_Trecho fornecido_
☆ ☆ ☆ ☆
Qual o crime cometido pelo jovem padre Amaro? O de ter se apaixonado pela bela Amélia? E se o crime tem uma agravante, qual a pena a ser-lhe aplicada por tê-la engravidado?
Eis um livro que deve ser lido com muita atenção, pacientemente, para o leitor não perder detalhes de como o autor retrata a hipocrisia e a promiscuidade da sociedade portuguesa na segunda metade do século XIX, especialmente dos representantes da igreja católica.
Para instigar a curiosidade dos futuros leitores, vale ressaltar algumas passagens do romance, como a cena da refeição dos padres à mesa da S. Joaneira, discutindo banalidades e a vida alheia, as qualidades e defeitos dos homens e das mulheres, a vida dos pobres ("azar o deles") e os "arranjos" para conseguir dinheiro com os políticos.
Amélia, diante da impossibilidade de se casar com seu querido Amaro e para não "cair na boca do povo", é convencida a se preparar para contrair núpcias com o escrevente João Eduardo. João Eduardo que, num horrível sonho de Amaro, adquire as feições do Diabo, impedindo o padre de continuar com sua amada Amélia o caminho para o Céu.
☆ ☆ ☆ ☆
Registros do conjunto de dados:
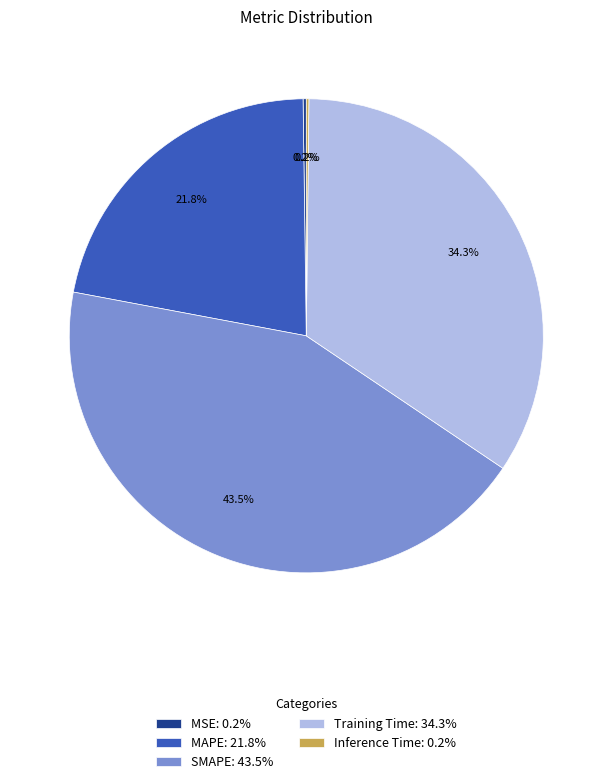

What is the ratio of the value at MAPE: 21.8% to the value at SMAPE: 43.5%?

0.5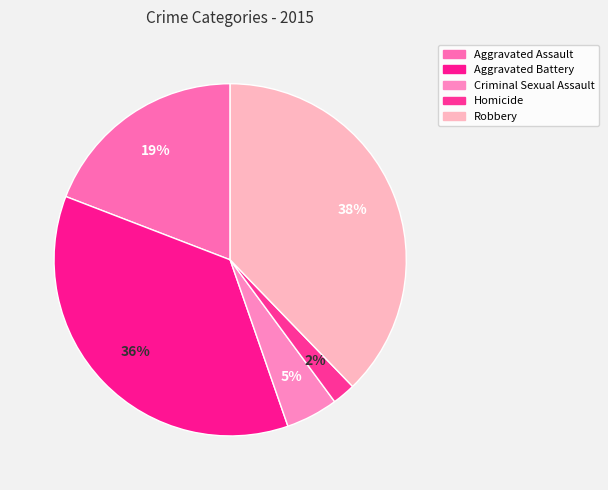

How many segments does this pie chart have?

5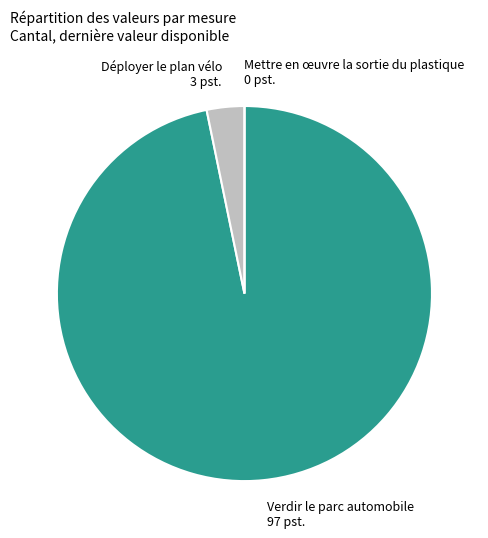

Is there any slice that represents more than half of the pie?

Yes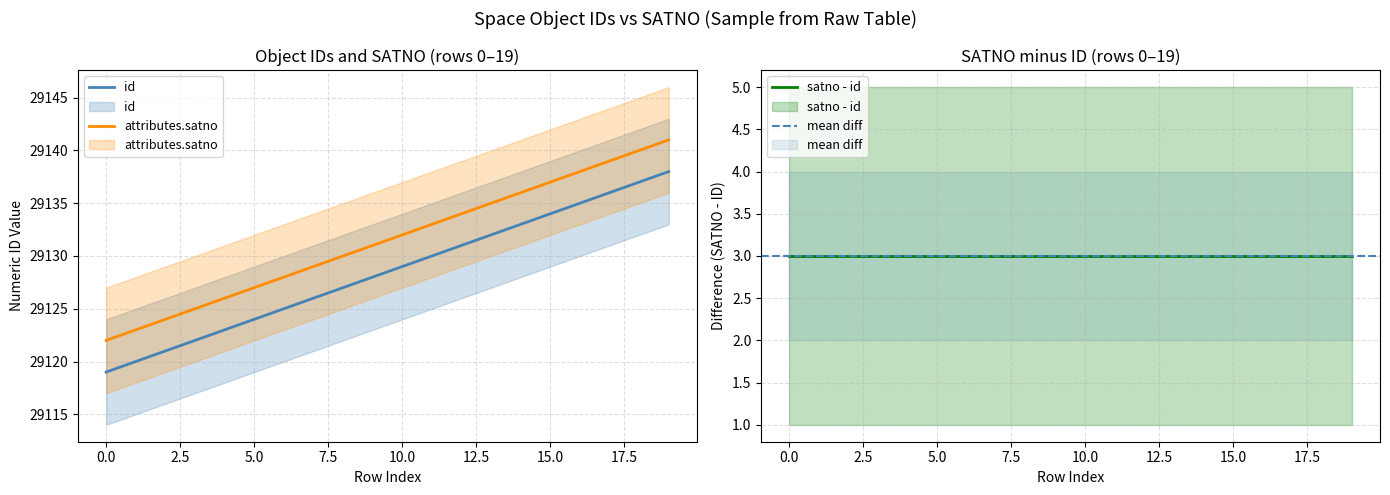

Reading left to right, list all the values displayed in this chart.

id: 0=29119	1=29120	2=29121	3=29122	4=29123	5=29124	6=29125	7=29126	8=29127	9=29128	10=29129	11=29130	12=29131	13=29132	14=29133	15=29134	16=29135	17=29136	18=29137	19=29138
attributes.satno: 0=29122	1=29123	2=29124	3=29125	4=29126	5=29127	6=29128	7=29129	8=29130	9=29131	10=29132	11=29133	12=29134	13=29135	14=29136	15=29137	16=29138	17=29139	18=29140	19=29141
☆ ☆ ☆ ☆
_Conjunto de tarefas_
1. Responda às perguntas abaixo com base no texto sobre o padre Amaro.
(a) De que sociedade e de que período o autor retrata a hipocrisia e a promiscuidade?
(b) À mesa de quem os padres fazem a refeição na cena destacada?
(c) Com quem Amélia é convencida a se preparar para casar, e qual é a ocupação dele?
2. Escreva a continuação do texto sobre o padre Amaro, começando logo depois da última frase apresentada.

_Respostas do exercício_
1.
(a) Da sociedade portuguesa na segunda metade do século XIX.
(b) À mesa da S. Joaneira.
(c) Com João Eduardo, que é escrevente.

2.
E Amaro também vai se enredando cada vez mais numa teia de mentiras para manter as aparências, chegando ao absurdo de desejar que o filho nasça morto.
Há trechos maravilhosos como o seguinte: "Diante de Nosso Senhor, o verdadeiro marido de Amélia era o senhor pároco; era o marido da alma, para quem seriam guardados os melhores beijos, a obediência íntima, a vontade; o outro teria quando muito o cadáver..."
Ou ainda quando o severo Dr. Gouveia, descobrindo por fim o estado de Amélia, diz: "Eu bem tinha dito a tua mãe que te casasse!" e, resignado, complementa: "A natureza manda conceber, não manda casar. O casamento é uma fórmula administrativa..."
Não consumado o casamento por desistência do escrevente, tenta-se deseperadamente conseguir outro noivo antes que Amélia dê à luz ao fruto proibido.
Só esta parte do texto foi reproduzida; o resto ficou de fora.